Portugal’s Madeira Island, sometimes called “the island of eternal springtime”, rises abruptly out of the North Atlantic about 300 miles (483 km) off the coast of Morocco. Madeira’s tall, blunt mountain peaks are actually the crest of a massive submerged shield volcano which has been created over millennia, starting in the Miocene Epoch and continuing until roughly 700,000 years ago. The island’s location not only ensures a mild, spring-like climate but the prevailing north-east trade winds also guarantee near-constant breezes and frequent cloud cover. When the skies are cloudy, the turbulent trails of the winds’ movement around the mountainous island creates twists and twirls in the clouds.
On July 16, 2020, the Moderate Resolution Imaging Spectroradiometer (MODIS) on board NASA’s Terra satellite acquired a true-color image of snake-like swirls of white cloud twisting behind Madeira Island.
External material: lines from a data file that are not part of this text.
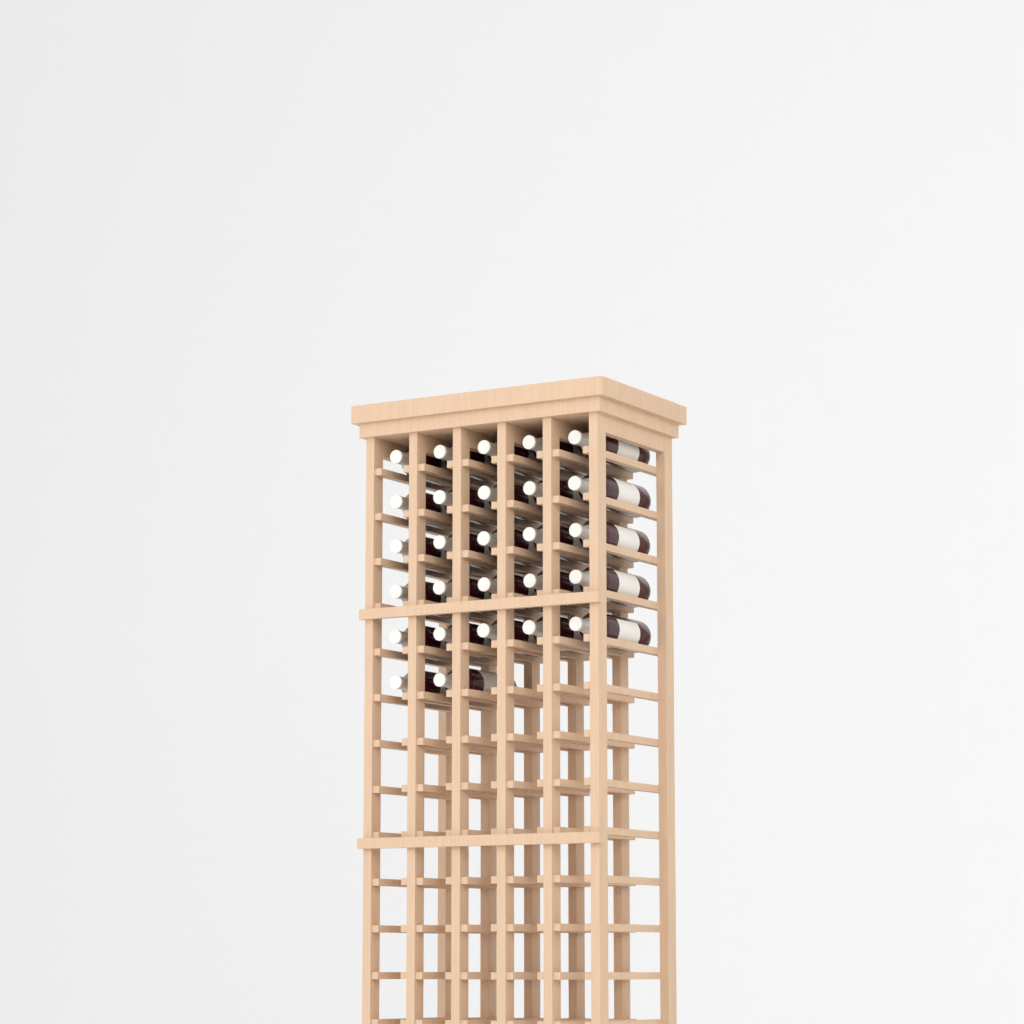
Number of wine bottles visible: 27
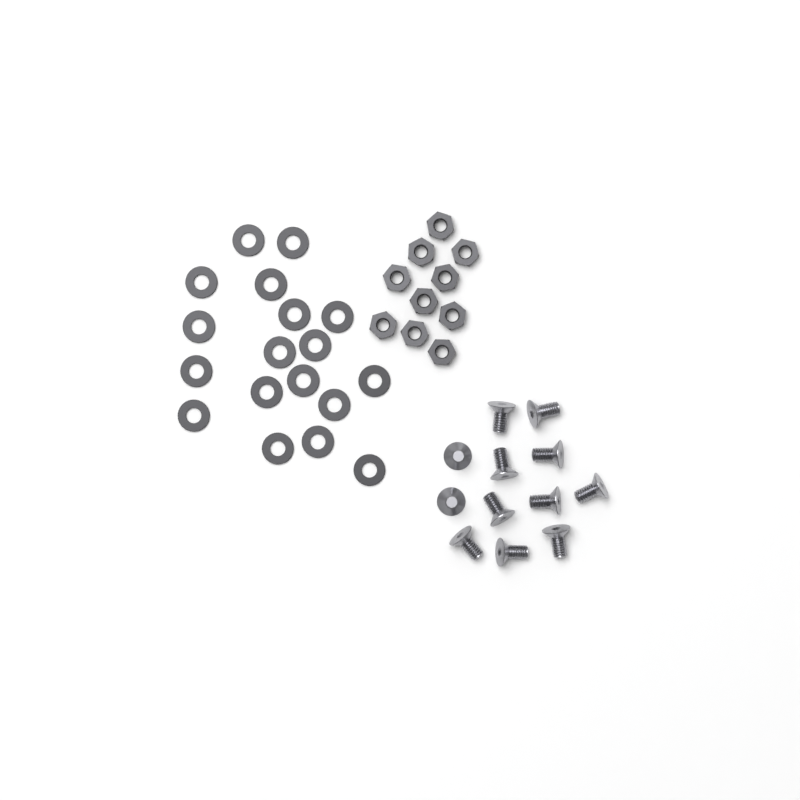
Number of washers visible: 18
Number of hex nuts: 10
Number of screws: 12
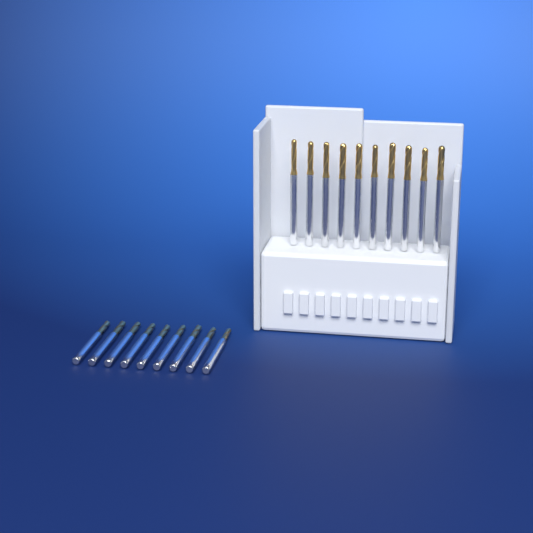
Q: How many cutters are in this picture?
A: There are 19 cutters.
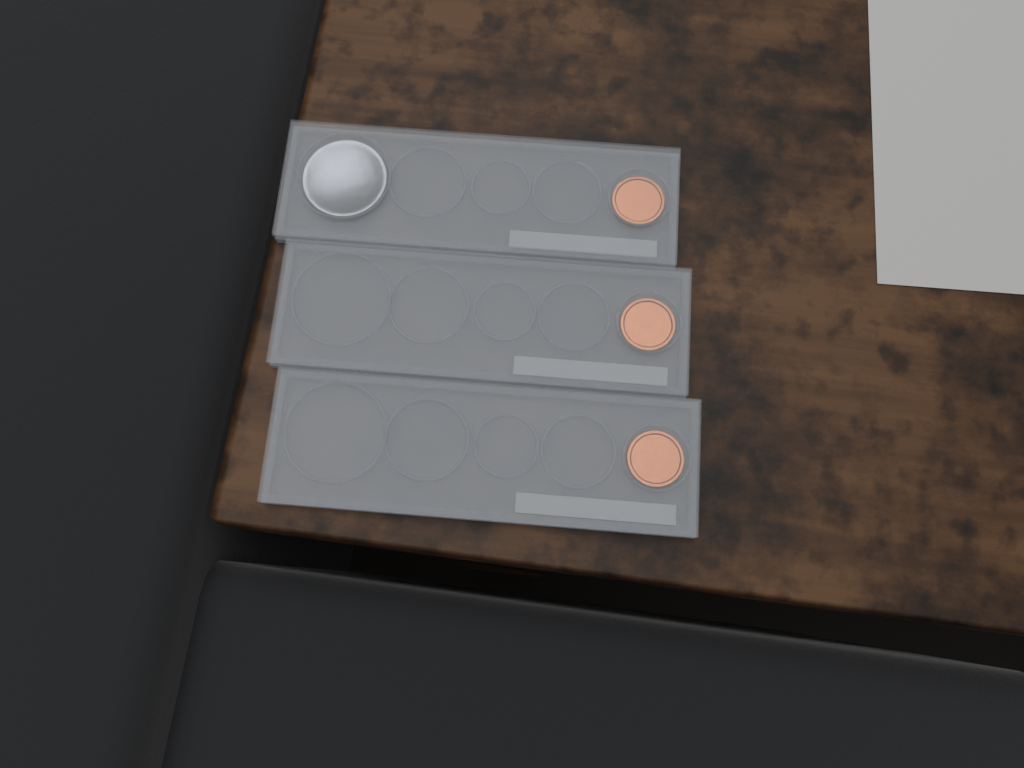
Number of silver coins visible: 1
This trail of cloud is the visible part of a wind pattern called von Kármán vortices. Such vortices can form nearly anywhere that fluid flow (such as a blowing mass of air) is disturbed by a solid object. In this case, winds blowing across the ocean are disturbed by a small island (Madeira Island) poking high above the surface of the North Atlantic. The air mass, and clouds moving with it, blows around instead of over the island. This movement sets up a spinning pattern in the air behind the island, with one side blowing clockwise while the other spins counter-clockwise. In this case, relatively low wind speed gives a moderate disturbance of the wind and cloud behind the island, leaving a snake-like trail of cloud above the blue waters of the North Atlantic.